The statute is itself geared to situations in which a decedent died before he could make the appropriate transfers to a trust and a certain amount of cleanup work is necessary to bring assets into the trust. An 850 Petition, however, becomes a very powerful tool when seeking to return assets that have been wrongfully taken from a trust. Among other remedies, California Probate Code Section 859 authorizes double damages for property taken in bad faith.
The specific language of the statute states that, if a person is found to have taken property in bad faith, then “the person shall be liable for twice the value of the property recovered by an action.” Most would read that provision to authorize double damages. That is, damages are simply double the amount recovered to the trust. In other words: 1 + 1 = 2. Leave it to the California bar to complicate even the most basic of all math calculations.
The confusion comes from another portion of the statute that reads: “The remedies provided in this section shall be in addition to any other remedies available in law to a person authorized to bring an action pursuant to this part.” Under this provision, certain lawyers have argued, not only should you recover the property that was wrongfully taken, but also, you would add to that twice the value of that property. So despite that the statute seems to authorize double damages, it’s actually authorizing treble damages.
In an unpublished opinion from 2007, the Court of Appeal agreed with this interpretation.

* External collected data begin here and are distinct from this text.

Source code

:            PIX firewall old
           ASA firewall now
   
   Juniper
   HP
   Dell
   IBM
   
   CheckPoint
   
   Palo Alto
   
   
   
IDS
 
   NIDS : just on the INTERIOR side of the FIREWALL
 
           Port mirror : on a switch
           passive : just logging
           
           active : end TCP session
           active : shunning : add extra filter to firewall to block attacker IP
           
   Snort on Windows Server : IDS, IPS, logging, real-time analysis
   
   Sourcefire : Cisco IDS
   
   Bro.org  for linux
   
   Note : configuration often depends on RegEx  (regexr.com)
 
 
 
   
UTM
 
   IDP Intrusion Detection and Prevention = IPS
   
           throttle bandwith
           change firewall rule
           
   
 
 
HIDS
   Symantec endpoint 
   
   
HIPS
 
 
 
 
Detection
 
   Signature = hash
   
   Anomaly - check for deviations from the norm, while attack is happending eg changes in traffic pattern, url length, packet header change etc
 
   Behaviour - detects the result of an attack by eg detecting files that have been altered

Its rationale was that any plaintiff who proves a wrongful taking is entitled to two awards: one under Probate Code Section 856 (which authorizes the return of trust property) and another award under Section 859 (authorizing double damages). The result is draconian, effectively turning the double damages provision into treble damages: 1 +1+1 = 3.
The issue had become a long-standing point of contention among the California bar. Trial courts had gone both ways, but until recently, no Court of Appeal had resolved the question in a published opinion.
The issue has now finally been resolved by Conservatorship of Ribal, in which the court addressed the question of how to calculate damages under Section 859. The Ribal court found the assertion that Section 859 should result in treble damages to be “unsupported by law,” explaining:
If the Legislature had intended damages to be tripled, it would have written something akin to “the person shall be liable for [three times] the value of the property recovered by an action under this part.” (Prob. Code, § 859.) In our experience, the Legislature knows how to distinguish between double damages and treble damages and has provided for each in numerous contexts. The trial court understood this and awarded double, not treble, damages.
The court’s resolution of this issue is fairly conclusory, without legal discussion or in-depth analysis of the competing views, but this seems like the correct answer. Not only is this interpretation in line with the plain text of the meaning of the statute, but also, as the court notes, there’s no legislative history or applicable case law that would support a treble damages calculation.
The only question now is how will the bar deal with the aftermath? It seems damages questions always seem to multiply, but at least we know arguing for treble damages would be a miscalculated move.